In my first (and only, so far) ~/random post, I mused:
So, after the requisite several weeks’ procrastination, I signed up for a free account on GitHub. Soon, I should be able to do away with the My Code Archive page and just direct you to GitHub for a much snazzier experience when browsing all my code. Woot!
#3: Am I The Only One?
I hear over and over again how important it is to have a mentor, or at least a partner, when you code so there is always both pressure to do better and a check to make sure you’re considering all the open options. However, since I live in Hannibal, Missouri, the opportunities for doing so are… limited.
Okay, they’re as close to nonexistent as could be.

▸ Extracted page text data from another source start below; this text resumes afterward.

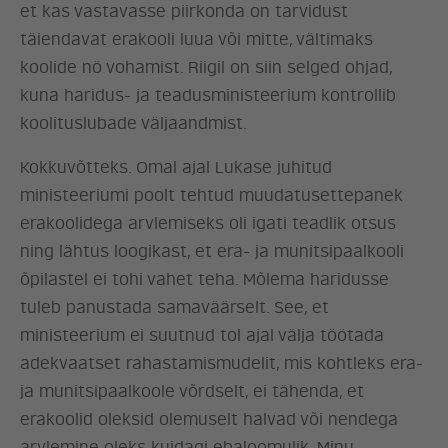
et kas vastavasse piirkonda on tarvidust
täiendavat erakooli luua või mitte, vältimaks
koolide nö vohamist. Riigil on siin selged ohjad,
kuna haridus- ja teadusministeerium kontrollib
koolituslubade väljaandmist.
Kokkuvõtteks. Omal ajal Lukase juhitud
ministeeriumi poolt tehtud muudatusettepanek
erakoolidega arvlemiseks oli igati teadlik otsus
ning lähtus loogikast, et era- ja munitsipaalkooli
õpilastel ei tohi vahet teha. Mõlema haridusse
tuleb panustada samaväärselt. See, et
ministeerium ei suutnud tol ajal välja töötada
adekvaatset rahastamismudelit, mis kohtleks era-
ja munitsipaalkoole võrdselt, ei tähenda, et
erakoolid oleksid olemuselt halvad või nendega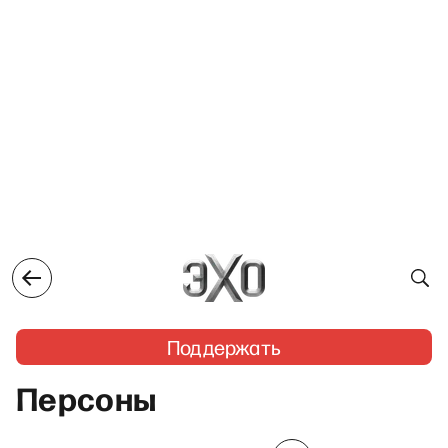
Поддержать
Персоны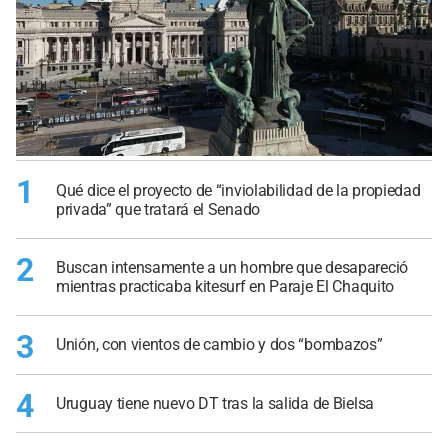
1
Qué dice el proyecto de “inviolabilidad de la propiedad
privada” que tratará el Senado
2
Buscan intensamente a un hombre que desapareció
mientras practicaba kitesurf en Paraje El Chaquito
3
Unión, con vientos de cambio y dos “bombazos”
4
Uruguay tiene nuevo DT tras la salida de Bielsa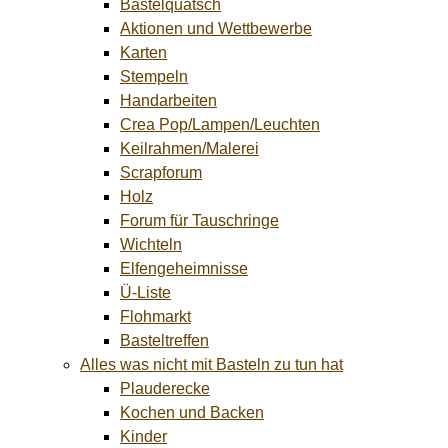
Bastelquatsch
Aktionen und Wettbewerbe
Karten
Stempeln
Handarbeiten
Crea Pop/Lampen/Leuchten
Keilrahmen/Malerei
Scrapforum
Holz
Forum für Tauschringe
Wichteln
Elfengeheimnisse
Ü-Liste
Flohmarkt
Basteltreffen
Alles was nicht mit Basteln zu tun hat
Plauderecke
Kochen und Backen
Kinder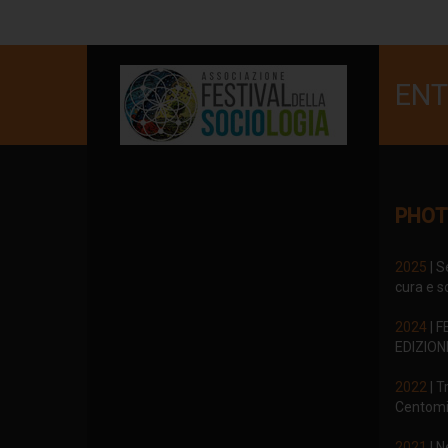
ENT
PHOT
2025
| S
cura e so
2024
| F
EDIZION
2022
| T
Centomi
2021
| N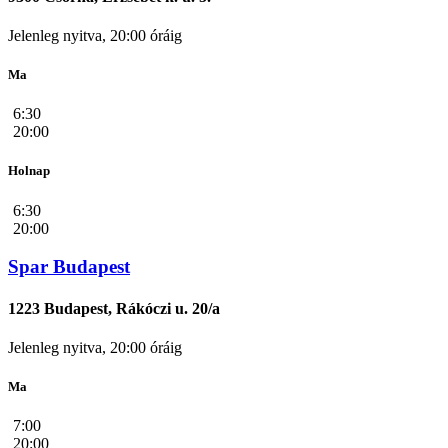
Jelenleg nyitva, 20:00 óráig
Ma
6:30
20:00
Holnap
6:30
20:00
Spar Budapest
1223 Budapest, Rákóczi u. 20/a
Jelenleg nyitva, 20:00 óráig
Ma
7:00
20:00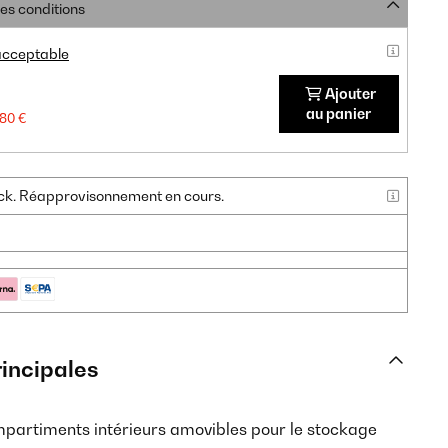
res conditions
 acceptable
Ajouter
au panier
,80 €
tock. Réapprovisonnement en cours.
rincipales
partiments intérieurs amovibles pour le stockage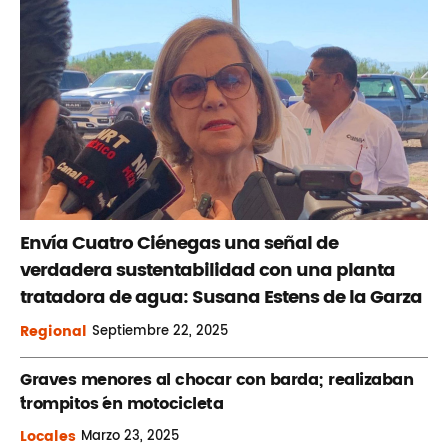
Envía Cuatro Ciénegas una señal de
verdadera sustentabilidad con una planta
tratadora de agua: Susana Estens de la Garza
Regional
Septiembre
22, 2025
Graves menores al chocar con barda; realizaban
´trompitos ´en motocicleta
Locales
Marzo
23, 2025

However, Breck Yunits’ post on how to get yourself a mentor mentioned a way I didn’t think of previously — Github. His other ideas, though good, are a bit impractical for me right now, but Github seems like it may be a promising avenue for me to pursue.

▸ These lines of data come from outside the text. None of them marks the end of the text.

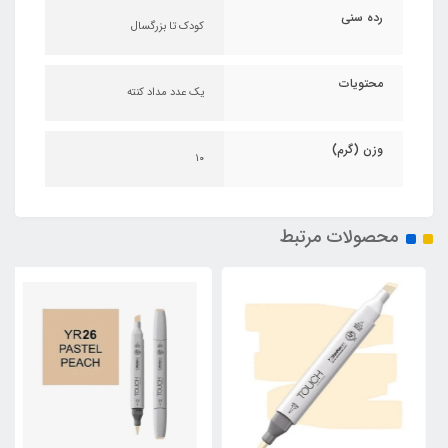
رده سنی
کودک تا بزرگسال
محتویات
یک عدد مداد کنته
وزن (گرم)
۱۰
محصولات مرتبط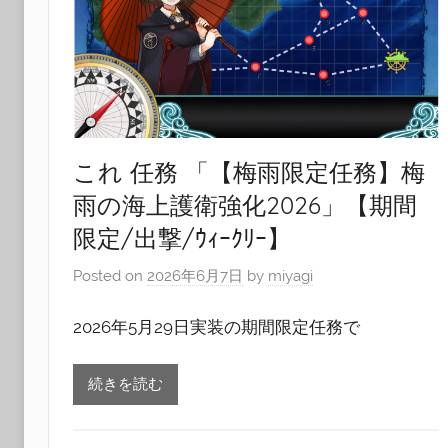
これ 任務 「【梅雨限定任務】梅
雨の海上護衛強化2026」【期間
限定/出撃/ｳｨｰｸﾘｰ】
Posted on
2026年6月7日
by
miyagi
2026年5月29日実装の期間限定任務で
続きを読む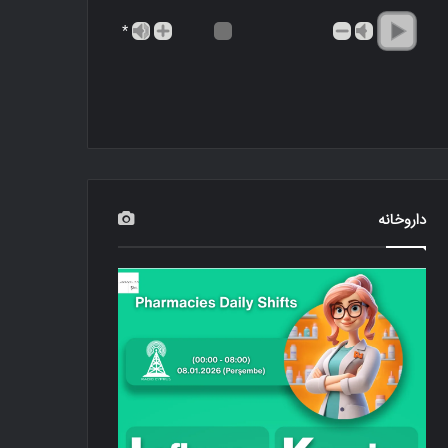
*
داروخانه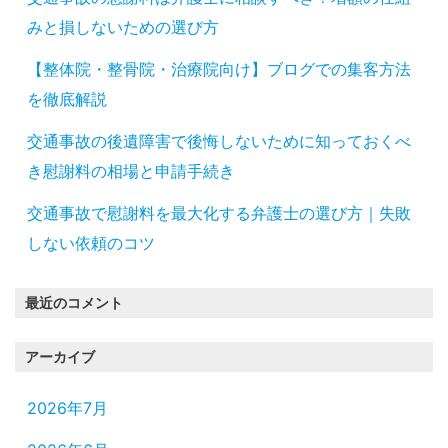
みと損しないための選び方
【整体院・整骨院・治療院向け】ブログでの集客方法
を徹底解説
交通事故の後遺障害で後悔しないために知っておくべ
き慰謝料の相場と申請手続き
交通事故で慰謝料を最大化する弁護士の選び方｜失敗
しない依頼のコツ
最近のコメント
アーカイブ
2026年7月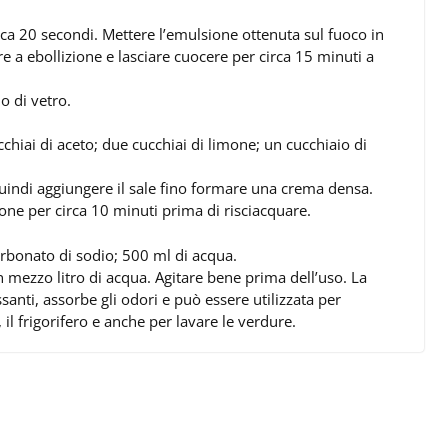
circa 20 secondi. Mettere l’emulsione ottenuta sul fuoco in
e a ebollizione e lasciare cuocere per circa 15 minuti a
o di vetro.
cchiai di aceto; due cucchiai di limone; un cucchiaio di
 quindi aggiungere il sale fino formare una crema densa.
ione per circa 10 minuti prima di risciacquare.
carbonato di sodio; 500 ml di acqua.
n mezzo litro di acqua. Agitare bene prima dell’uso. La
santi, assorbe gli odori e può essere utilizzata per
, il frigorifero e anche per lavare le verdure.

Signing up for GitHub was a completely painless process, to my pleasant surprise. Pick a username (which you can change later, but only once!), password, and e-mail account, and you’re ready to go! Creating a new repo on GitHub is a simple process as well; choose a project name, decide whether your repo will be public or private, and (optionally) add a short description and a project homepage. Most people won’t need a private repo, I’m guessing — they seem to be geared for small companies that want cloud-like dev tools but don’t want to maintain their own git server.

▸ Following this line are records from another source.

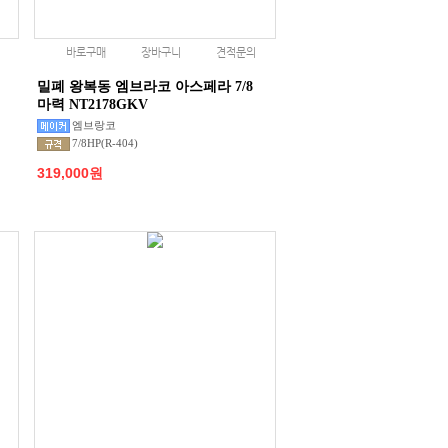
바로구매
장바구니
견적문의
밀폐 왕복동 엠브라코 아스페라 7/8
마력 NT2178GKV
엠브랑코
7/8HP(R-404)
319,000원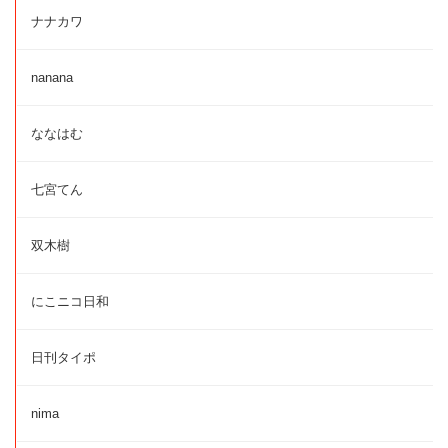
ナナカワ
nanana
ななはむ
七宮てん
双木樹
にこニコ日和
日刊タイポ
nima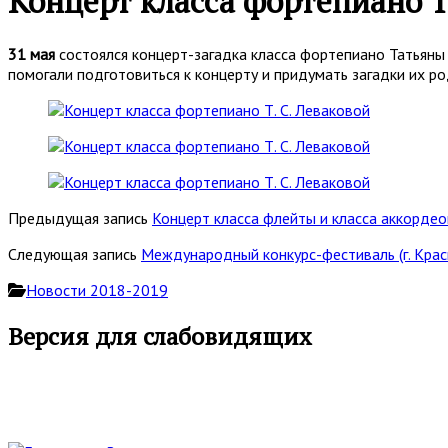
Концерт класса фортепиано Т
31 мая
состоялся концерт-загадка класса фортепиано Татьяны 
помогали подготовиться к концерту и придумать загадки их ро
Предыдущая запись
Концерт класса флейты и класса аккордео
Следующая запись
Международный конкурс-фестиваль (г. Крас
Новости 2018-2019
Основная
Версия для слабовидящих
боковая
панель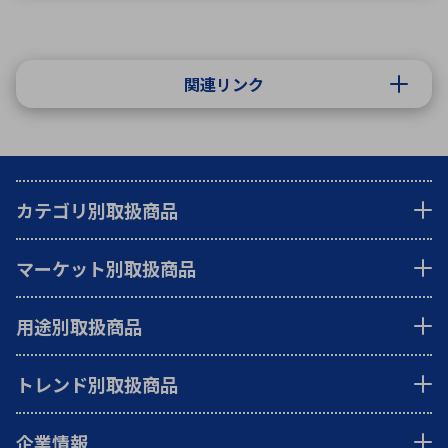
関連リンク
カテゴリ別取扱商品
マーケット別取扱商品
用途別取扱商品
トレンド別取扱商品
企業情報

Now in order to actually use GitHub’s repositories, you need an SSH keypair to communicate securely to GitHub’s servers as well as authenticate your machine to them. There are numerous clear instructions available on how to generate and test a keypair, but the best and clearest tutorial was GitHub’s help page on generating SSH keys in Linux (they also have instructions for Mac OS X and Windows).
And now for the scary part — learning git.
Despite my worries to the contrary, git actually feels pretty sane to use, even for my tiny projects. A good beginner’s tutorial (for me, anyway) is the online gittutorial(7) Manual Page. For the projects that I’ve churned out so far for BG, I only need about a half-dozen commands to get started — which is a lot less intimidating than the whole library of 150+ git commands!
Basically, you navigate to your project directory and type
git init, which readies the directory with a .git subdirectory that will contain all the VCS voodoo. Then you need to tell git which files to keep track of, which is likely all of the files in that particular directory, so
git add . is probably what you want. You are also allowed to specify individual files and/or directories, which would look like
git add file1 file2 directory1 etc.. Then to make your first commit, type
git commit, make any comments about the commit that you want (you type your comments in a vi interface, so type
i to make your comments, then hit the Esc key to go back to normal mode, then
:wq to write changes and exit), and the first milestone of your project is now set in stone! Okay, sort of 😉 . After you make changes to your code, just repeat those last two steps —
git add . and
git commit — and your new changes are now the master copy, and the previous copy is relegated to the dustbin of history.
There are plenty of other commands to explore, but those are the ones that I’ve experimented with (successfully) — I’ll get to the others as I grow more proficient with git. I have also looked at some graphical frontends to git — namely qgit and gitk — but I want to become acquainted with how git itself works before I start using other tools.
I don’t have my BG projects hosted on GitHub just yet — I’m working on migrating my current hand-crafted “VCS” system to git, and I’m probably going to practice a good bit before I push everything to GitHub. However, when I do push everything to GitHub, it shall be announced with fanfare and page restructuring (yay!).
In the meantime, have a wonderful weekend, and happy hacking!